The decision was reached on May 13, 1846, during the Sixth Provincial Council of Baltimore.
With enthusiastic acclaim and with unanimous approval and consent, the Fathers [of the Council] have chosen the Blessed Virgin Mary, conceived without sin, as the Patroness of the United States of America.
According to various documents, the choice was made “to gratify a pious desire pervading the whole United States.” A few years later in 1849 the bishops affirmed the devotion of the faithful and explained to “the Holy Father that the faithful in the United States were animated with a great devotion to the Immaculate Conception, and that they the bishops, would be pleased if the Holy Father declared the doctrine of the Immaculate Conception an article of faith.”

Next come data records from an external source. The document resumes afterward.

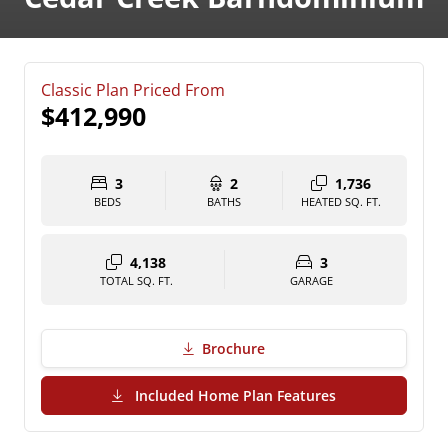
Classic Plan Priced From
$412,990
3
2
1,736
BEDS
BATHS
HEATED SQ. FT.
4,138
3
TOTAL SQ. FT.
GARAGE
Brochure
(PDF Download)
Included Home Plan Features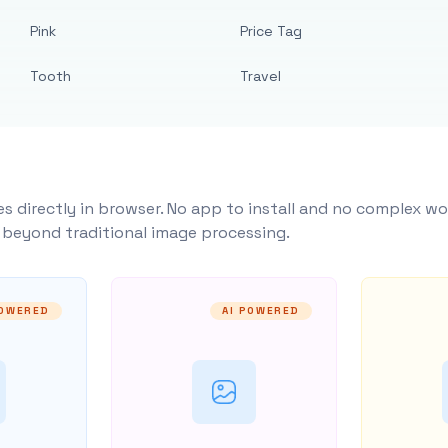
Pink
Price Tag
Tooth
Travel
s directly in browser. No app to install and no complex wo
y beyond traditional image processing.
POWERED
AI POWERED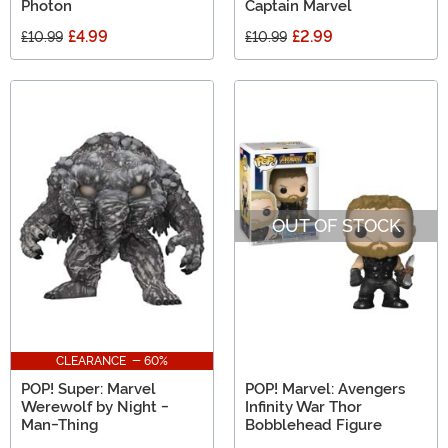
Photon
Captain Marvel
£4.99
£2.99
£10.99
£10.99
OUT OF STOCK
CLEARANCE - 60%
POP! Super: Marvel
POP! Marvel: Avengers
Werewolf by Night -
Infinity War Thor
Man-Thing
Bobblehead Figure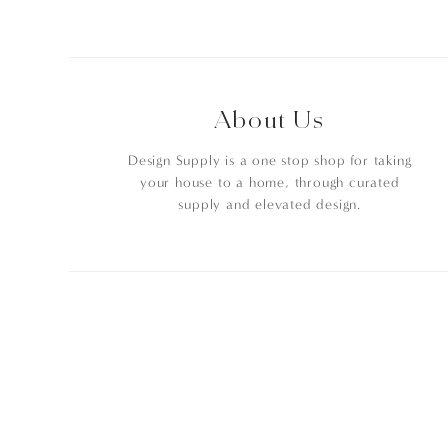
About Us
Design Supply is a one stop shop for taking
your house to a home, through curated
supply and elevated design.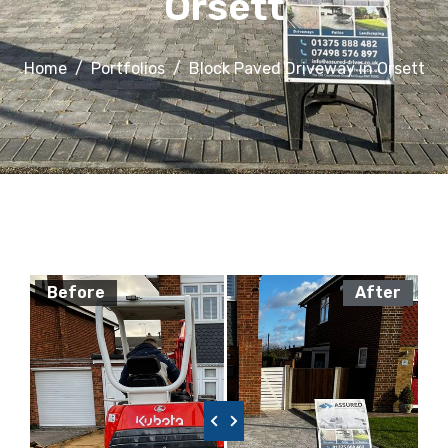
Orsett
Home
Portfolios
Block Paved Driveway in Orsett
Before
After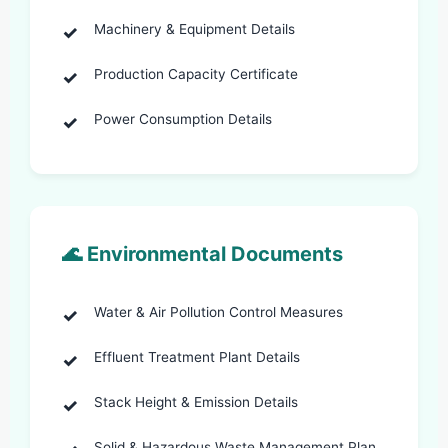
Machinery & Equipment Details
Production Capacity Certificate
Power Consumption Details
🌊 Environmental Documents
Water & Air Pollution Control Measures
Effluent Treatment Plant Details
Stack Height & Emission Details
Solid & Hazardous Waste Management Plan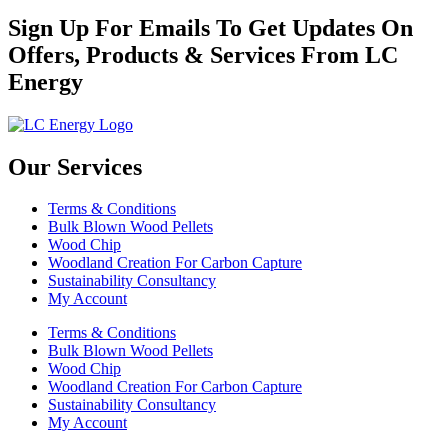
Sign Up For Emails To Get Updates On
Offers, Products & Services From LC
Energy
Our Services
Terms & Conditions
Bulk Blown Wood Pellets
Wood Chip
Woodland Creation For Carbon Capture
Sustainability Consultancy
My Account
Terms & Conditions
Bulk Blown Wood Pellets
Wood Chip
Woodland Creation For Carbon Capture
Sustainability Consultancy
My Account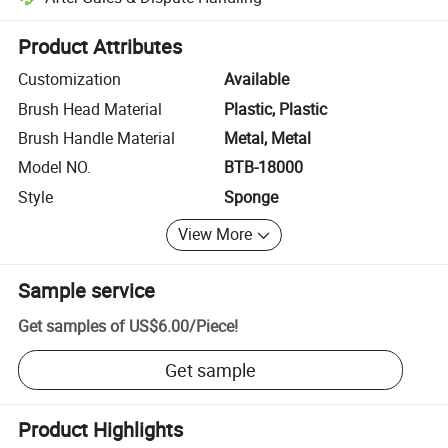
Platform-assisted dispute resolution, including refunds or returns whe
Product Attributes
Customization
Available
Brush Head Material
Plastic, Plastic
Brush Handle Material
Metal, Metal
Model NO.
BTB-18000
Style
Sponge
View More
Sample service
Get samples of
US$6.00
/
Piece
!
Get sample
Product Highlights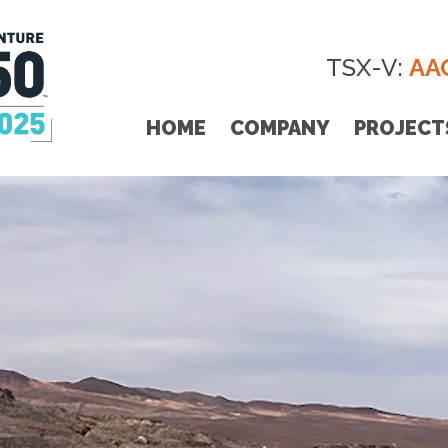
TSX-V:
AA
HOME
COMPANY
PROJECT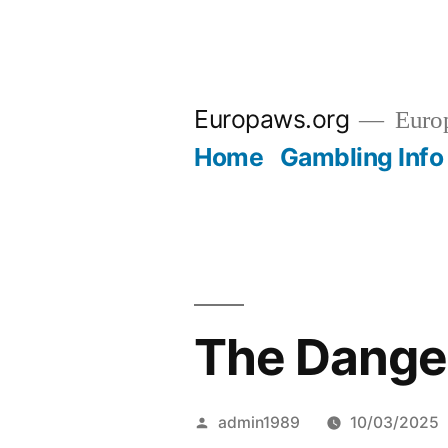
Skip
to
Europaws.org
Euro
content
Home
Gambling Info
The Danger
Posted
admin1989
10/03/2025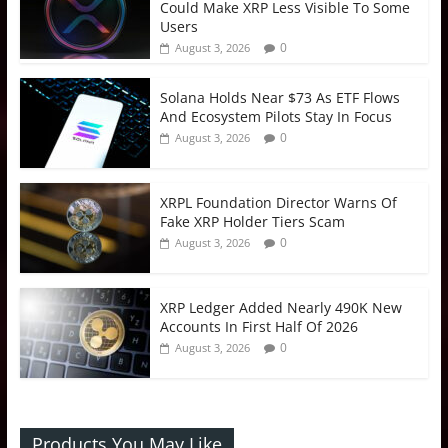
Could Make XRP Less Visible To Some
Users
0
August 3, 2026
Solana Holds Near $73 As ETF Flows
And Ecosystem Pilots Stay In Focus
0
August 3, 2026
XRPL Foundation Director Warns Of
Fake XRP Holder Tiers Scam
0
August 3, 2026
XRP Ledger Added Nearly 490K New
Accounts In First Half Of 2026
0
August 3, 2026
Products You May Like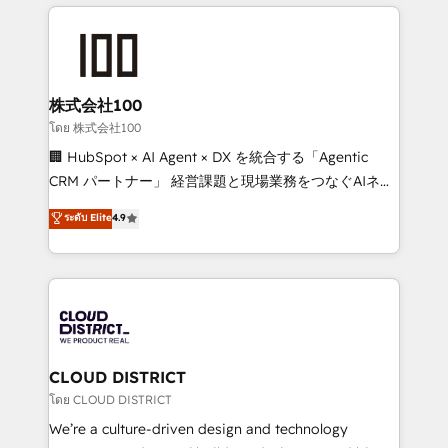
help businesses grow through technology, creativity,
Data Migration & Custom Integration
AI and strategy. For over 12 years, we’ve delivered
500+ HubSpot implementations, building end-to-
end solutions that integrate CRM, AI automation,
inbound and loop marketing, content, and digital
株式会社100
creativity. Our multicultural team works in Spanish,
โดย 株式会社100
Portuguese, and English to design scalable strategies
🏢 HubSpot × AI Agent × DX を統合する「Agentic
that drive measurable growth. 🌎 Highlights: • 10+
CRM パートナー」 経営課題と現場業務をつなぐAIネイ
years as a HubSpot partner. • 2023 Impact Awards:
ティブ・エージェンシーとして、HubSpot Eliteの実装
ระดับ Elite
4.9
Platform Migration Excellence. • Top 3 Partner of the
力で顧客フロント業務を再設計します。 💡 100inc は何
Year LATAM 2022, 2023, 2024, 2025. • Partner of the
をする会社か？ HubSpotを共通基盤に、AIエージェン
Year 2024. • Organizer of Aliados.ai (AI, marketing &
トを組み込んだ顧客フロント業務（マーケティング・営
tech global congress). 👉 Ready to scale your
業・CS）を組織全体で設計・実装する日本のAIネイテ
business with HubSpot? Let Cebra’s experts help
ィブ・エージェンシーです。事業部・グループ会社・部
you grow faster, smarter, and with impact.
門が分立する組織で、データと業務プロセスのサイロ化
を、CRMを軸とした全社共通基盤に再構築します。意
CLOUD DISTRICT
思決定者・PMO・現場担当者に並走します。 1️⃣
โดย CLOUD DISTRICT
HubSpot導入・活用支援 顧客データの一元化から、
We’re a culture-driven design and technology
GTMの見える化・自動化まで。全Hub統合運用、デー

This particular title of Our Lady was very familiar to the people of the United States. Some historians believe that the flagship of Christopher Columbus was named Santa Maria de Concepcionand he afterwards named an island La Concepcion. Subsequent geographic features in America would be named in honor of Our Lady of the Immaculate Conception.
Not long after the United States made this decision, Pope Pius IX promulgated on December 8, 1854 that “the most Blessed Virgin Mary, in the first instance of her conception, by a singular grace and privilege granted by Almighty God, in view of the merits of Jesus Christ, the Savior of the human race, was preserved free from all stain of original sin.” This was a confirmation of a long-held belief in the Catholic Church that is based on various passages in the Bible.
Four years later in 1858 a young peasant girl in France had several apparitions of the Blessed Virgin Mary, who reveled herself as the “Immaculate Conception.” A large church was eventually built on that site and ever since, Lourdes has been a popular destination for pilgrims everywhere.
In light of all these events around the world one could say that the 19th century was the “Century of the Immaculate.”
Since then hundreds of churches in the United States have been named after the Immaculate Conception and in 1959 the largest church in the United States was opened in Washington D.C., also dedicated to Mary’s Immaculate Conception.